People look at Ryan’s budget plan, and they say, "Well, it attacks Medicare, Medicaid, Social Security." At least to some extent it does. It begins a deconstruction of them. But what it really does, fascinatingly enough, is return full-scale supply-side economics. Ryan’s plan doesn’t balance the budget for 28 years. Ryan’s plan really is all about massive tax cuts for very, very wealthy people, for multinational corporations, and the beginning of a redistribution of federal spending from funding programs like Medicare, Medicaid, Social Security into Wall Street and the insurance companies. His notion of using vouchers to, you know, help people, quote-unquote, "buy their Medicare" or "buy their Medicaid," what that’s going to do is make insurance companies a whole lot richer. So, the fact of the matter is, here’s a guy who gets immense amounts of money from Wall Street, the banks, the Koch brothers, who is proposing a budget under the guise—

[Ryan says:] "I want to balance your budget. I want to take care of your grandkids, make sure they don’t have debt." In fact, what he really seems to want to do is make sure that the federal government keeps collecting taxes but shifts [them] over to very wealthy people and to Wall Street.

Matt Rothschild:

[Ryan] blames FDR and FDR’s policies for making the Great Depression worse. Similarly, he blames Obama for making the economy worse in the first two years. I think any economist of any stature would say that FDR certainly helped get us out of the Great Depression by reducing unemployment from 25 percent to 10 percent and that Obama, though his economic revival in the stimulus package wasn’t nearly as big as it should have been, but certainly it created anywhere between one to two-and-a-half million jobs.

Ryan says that Medicare and Social Security are part of a collectivist system. I mean, this is really part of the whole Republican agenda now for the last 70 years to repeal the New Deal. And Ayn Rand and Ryan are just, you know, giving the ideological justification for that. [Ayn Rand signed up for Social Security and Medicare when she became eligible under the name Ann O’Connor--(her husband’s name was Frank O’Connor.]

[Ryan] would give people on Medicare, people who are over 65, a voucher to go into the private insurance market and, as John says, help the private insurance companies out by buying insurance there. But it would be a fixed amount at about $5,600. That’s how much they would get. But there’s no limit on the insurance premiums that the insurance companies can raise them to, so, you know, the sky is the limit. And as the insurance companies raise their rates, that voucher is going to be worth less and less over time. And so, elderly people are going to have to shell out more from their own pocket than they would be certainly under the traditional Medicare system that, you know, 90, 95 percent of seniors enjoy and appreciate and are in favor of.
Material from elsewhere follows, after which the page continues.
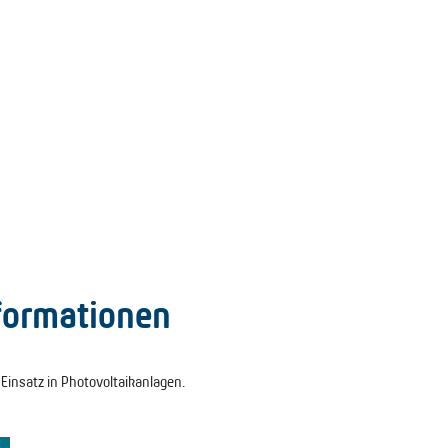
formationen
 Einsatz in Photovoltaikanlagen.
He wants to do two things. He wants to partially privatize Social Security, so people can, instead of investing in the Social Security system, which you do now automatically, could take a sum of those funds, invest in Wall Street. Again, this would be a huge gift to Wall Street. And secondly, he would lift the retirement age from 65 to 67. And so, you know, we’d be working longer and longer, and we’d have more of our savings at risk. The problem with investing in the stock market, if the market goes down, then you’re going to be out of luck. And so, what happened, you know, back in the New Deal, we had one out of three elderly people who were in poverty. And after the New Deal and the Great Society programs, that got under 10 percent. And so, do we really want to go back to where we had one out of three, one out of two elderly people who are in poverty? I don’t think that’s the system we want to get to. But that’s the system that Paul Ryan may drive us to.